The red flags started waving around cryptocurrency lending platform Celsius Networks late last year.

That’s when the company’s then-chief financial officer, Yaron Shalem, was charged in Israel in connection with an alleged crypto scam that Israeli police say defrauded victims around the world.

The alleged fraud predated Shalem’s days working for Celsius, but his arrest couldn’t have come at a worse time — just as the company had closed a $750 million funding round that valued it at $3.5 billion.

While the charges against Shalem were initially kept under seal in Israel, news of his arrest leaked out in the press almost immediately. Yet it took Celsius days to acknowledge that the man responsible for minding their books had been implicated in a major fraud case at another company.

Shalem was eventually suspended and has since left the firm, the company has said.
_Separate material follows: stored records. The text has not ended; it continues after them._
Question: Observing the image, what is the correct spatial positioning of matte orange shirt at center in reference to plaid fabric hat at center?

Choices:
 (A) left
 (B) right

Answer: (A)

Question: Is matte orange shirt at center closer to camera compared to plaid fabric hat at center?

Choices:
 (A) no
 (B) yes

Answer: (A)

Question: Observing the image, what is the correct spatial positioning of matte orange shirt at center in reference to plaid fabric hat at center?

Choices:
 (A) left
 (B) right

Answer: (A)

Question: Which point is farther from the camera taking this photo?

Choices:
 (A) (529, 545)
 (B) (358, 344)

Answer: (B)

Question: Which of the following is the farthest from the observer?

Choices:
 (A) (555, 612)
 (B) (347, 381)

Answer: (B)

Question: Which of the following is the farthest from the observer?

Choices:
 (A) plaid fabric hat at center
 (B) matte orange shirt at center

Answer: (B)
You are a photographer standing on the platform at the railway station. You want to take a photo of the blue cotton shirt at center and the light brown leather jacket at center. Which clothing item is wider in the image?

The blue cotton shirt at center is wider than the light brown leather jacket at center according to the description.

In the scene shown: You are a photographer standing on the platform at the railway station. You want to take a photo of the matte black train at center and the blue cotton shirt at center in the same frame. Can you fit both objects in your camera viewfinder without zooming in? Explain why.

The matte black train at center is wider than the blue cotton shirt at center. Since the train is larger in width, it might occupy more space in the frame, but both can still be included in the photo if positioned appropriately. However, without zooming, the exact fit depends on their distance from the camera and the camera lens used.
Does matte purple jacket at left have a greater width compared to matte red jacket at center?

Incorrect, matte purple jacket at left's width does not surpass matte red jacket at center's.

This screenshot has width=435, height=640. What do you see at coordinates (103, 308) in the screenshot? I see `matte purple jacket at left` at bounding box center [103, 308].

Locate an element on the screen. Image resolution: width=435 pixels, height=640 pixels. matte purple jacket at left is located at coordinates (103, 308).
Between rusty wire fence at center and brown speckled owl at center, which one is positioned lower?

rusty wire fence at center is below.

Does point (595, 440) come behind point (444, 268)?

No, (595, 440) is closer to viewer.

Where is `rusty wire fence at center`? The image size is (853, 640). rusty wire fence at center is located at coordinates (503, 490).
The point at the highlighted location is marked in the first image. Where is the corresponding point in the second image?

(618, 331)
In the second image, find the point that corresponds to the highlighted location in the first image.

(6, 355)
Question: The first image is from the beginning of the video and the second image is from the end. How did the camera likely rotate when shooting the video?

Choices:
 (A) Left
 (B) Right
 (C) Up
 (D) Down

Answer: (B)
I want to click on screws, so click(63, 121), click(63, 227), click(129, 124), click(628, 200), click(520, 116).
Lawyers for Shalem have denied that he was engaged in any wrongdoing.

In the months prior, Celsius had been hit with several cease and desist orders from regulators in New Jersey, New York, Kentucky, Alabama and Texas, demanding it stop selling its primary investment product because it was unregistered and in violation of state laws.  Celsius had been paying high rates of interest to customers who kept their cryptocurrencies on the platform at a time when most investment products struggled to provide meaningful yields to investors.

Celsius founder Alex Mashinsky said in January that regulators had come back with a “thumbs up” after looking into the company’s business. He kept running the company out of Hoboken, N.J.

Then, in late January, Bloomberg reported that the Securities and Exchange Commission had begun taking a closer look into Celsius’ operations.

Previously, it had emerged that the company’s former head of institutional lending from 2018 until 2020, who was in control of hundreds of millions of dollars in assets, had little background in finance or crypto, and had once worked in the porn industry. 

A message sent to representatives of Celsius wasn’t immediately returned.

In recent months, the entire crypto market has been in free fall, with some leading currencies like bitcoin BTCUSD, -13.74% and ethereum plunging by more than 60%, and other blockchain-backed coins seeing their value evaporate completely. 

Celsius saw its asset under management dip from what it said was $26 billion in October to $12 billion as of May. The company said $8 billion of that had been loaned to investors.

Late on Sunday, it all came tumbling down: Celsius announced that it was freezing all withdrawals, swaps and transfers by investors, citing “extreme market conditions.”  

“We are taking this necessary action for the benefit of our entire community in order to stabilize liquidity and operations while we take steps to preserve and protect assets,” the company said in a statement,

While Celsius could recover, the move raised serious questions about its solvency and triggered a broad sell off of crypto currencies on Monday. Major stablecoin issuer, Tether USDTUSD, , had been a large investor in Celsius. On Monday, Tether issued a statement describing Celsius’ woes as the “unfortunate result of market volatility and extreme market conditions,” and that they had no impact on “our own reserves or stability.”

At the heart of this situation is Celsius’ offer to pay an eye-popping 12% interest to customers who parked their bitcoin and other high-value cryptocurrencies on the company’s platform. To fund this, Celsius said it sold its own coins, offered high-rate defi loans and had plans to open its own crypto mining operations. In recent years, numerous other lenders with similar type business models have popped up.

But market watchers have long been skeptical that the numbers added up or if the model was strong enough to withstand a serious market downfall.

It may now be up to financial regulators to figure it all out.